Tunisia's post-independence 1959 constitutes states: "Tunisia is a free, sovereign and independent state, whose religion is Islam, language is Arabic and has a republican regime." [Italics mine].
That italicized part says everything and nothing at the same time. It's origin was the compromise reached between the republic's first president, Habib Bourguiba, and the then mufti at al Zaitouna University, the nation's leading religious authority. The staunchly secular Bourguiba sought to appease religious and clerical elements by declaring that the religion of a free Tunisia is Islam. But so what? The pious may have got what they wanted by it does not entail any subsequent policies or norms of state discourse.
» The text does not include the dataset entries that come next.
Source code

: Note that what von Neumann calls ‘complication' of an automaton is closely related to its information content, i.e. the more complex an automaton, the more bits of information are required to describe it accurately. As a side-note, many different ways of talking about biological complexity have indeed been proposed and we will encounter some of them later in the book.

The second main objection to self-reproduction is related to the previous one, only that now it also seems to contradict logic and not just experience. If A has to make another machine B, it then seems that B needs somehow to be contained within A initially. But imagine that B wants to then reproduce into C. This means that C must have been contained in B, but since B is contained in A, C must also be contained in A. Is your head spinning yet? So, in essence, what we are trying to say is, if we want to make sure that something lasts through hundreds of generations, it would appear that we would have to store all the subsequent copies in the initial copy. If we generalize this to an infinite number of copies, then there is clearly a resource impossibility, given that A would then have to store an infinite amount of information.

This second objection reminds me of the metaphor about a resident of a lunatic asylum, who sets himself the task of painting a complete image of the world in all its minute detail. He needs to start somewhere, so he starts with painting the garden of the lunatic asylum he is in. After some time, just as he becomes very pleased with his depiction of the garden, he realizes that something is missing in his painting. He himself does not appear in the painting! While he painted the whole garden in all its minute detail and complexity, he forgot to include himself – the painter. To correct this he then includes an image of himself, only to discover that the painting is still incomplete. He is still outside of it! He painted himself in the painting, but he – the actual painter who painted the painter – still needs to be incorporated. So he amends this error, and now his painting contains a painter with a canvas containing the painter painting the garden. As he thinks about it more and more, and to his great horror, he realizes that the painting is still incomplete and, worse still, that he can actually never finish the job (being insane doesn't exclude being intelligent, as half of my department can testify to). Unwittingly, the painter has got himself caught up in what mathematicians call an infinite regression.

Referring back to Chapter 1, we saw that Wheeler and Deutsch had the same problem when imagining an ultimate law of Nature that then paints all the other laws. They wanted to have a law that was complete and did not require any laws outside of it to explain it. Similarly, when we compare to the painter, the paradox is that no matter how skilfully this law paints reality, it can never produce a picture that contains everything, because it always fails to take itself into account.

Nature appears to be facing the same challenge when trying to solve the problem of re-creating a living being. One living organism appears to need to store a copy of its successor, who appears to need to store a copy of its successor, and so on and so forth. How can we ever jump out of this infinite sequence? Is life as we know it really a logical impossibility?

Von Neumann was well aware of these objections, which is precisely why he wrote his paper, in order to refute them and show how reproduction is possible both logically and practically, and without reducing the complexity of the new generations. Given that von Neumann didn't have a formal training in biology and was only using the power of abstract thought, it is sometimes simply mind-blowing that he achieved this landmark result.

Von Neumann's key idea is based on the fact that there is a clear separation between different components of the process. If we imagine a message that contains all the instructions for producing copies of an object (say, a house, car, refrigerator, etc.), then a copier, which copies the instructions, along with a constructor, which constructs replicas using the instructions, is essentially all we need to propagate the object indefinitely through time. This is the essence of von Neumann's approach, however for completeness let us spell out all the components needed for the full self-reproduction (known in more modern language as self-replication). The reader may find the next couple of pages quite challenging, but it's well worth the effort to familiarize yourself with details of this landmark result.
Tunisia was not governed under Islamic law anymore than France under Catholic dogma.
It is a simple reassuring line for those deeply rooted in Islamic identity while innocuous enough so as not to threaten those preferring a civil state, as the fashionable parlance now goes in the Arab world. In short, a bridge allowing for national consensus - Tunisia is Muslim, but the state does not seek to enforce "Muslim-ness".
Since the downfall of the Ben 'Ali regime, vocal (albeit marginal) Salafis have chanted for strict imposition of their interpretation of Islamic law (Shari'a). Many secularists, liberals and Westerners have fretted that the moderate Islamist party may seek to gradually legislate Islamic fiqh into national laws. Many Tunisians have accused al Nahda (which won 37% of the vote in the last elections, a plurality, and leds a governing troika alongside two center-left, secular parties) of perfidy: a moderate mask for the task of surreptitiously building a theocracy.
Since the currently seated elected 'constituent assembly' has a mandate to draft a new post-revolutionary constitution, a debate has been ensuing as to where the role of religion will be positioned in the new document. al Nahda, the leading voice, has stated its desire for no change.
"Ennahda has decided to retain the first clause of the previous constitution without change," a party spokesman stated recently. "We want the unity of our people and we do not want divisions."
Most Tunisians are not concerned with having a long-winded discussion over the exegesis of Islamic jurisprudence and where it should fit in the state legal structure. The troika will be judged by its ability to deliver on economic grounds above all. And Nahda clearly has repeatedly sought to avoid being bogged down in debate over religion and culture - any effort to amend the above wording would have served as a lightening rod for critics and fundamentalist supporters distracting from the mundane work of economic revival.
And while Nahda's statement will disappoint the Salafi faction, it will come as relief for secularists and liberals. But for most Tunisians this simply isn't the arena for reform they are looking for. It is met with shrugs.
And this formula has worked well in the past. Moving forward, this is one thing about pre-revolutionary Tunisia that would be best left at peace.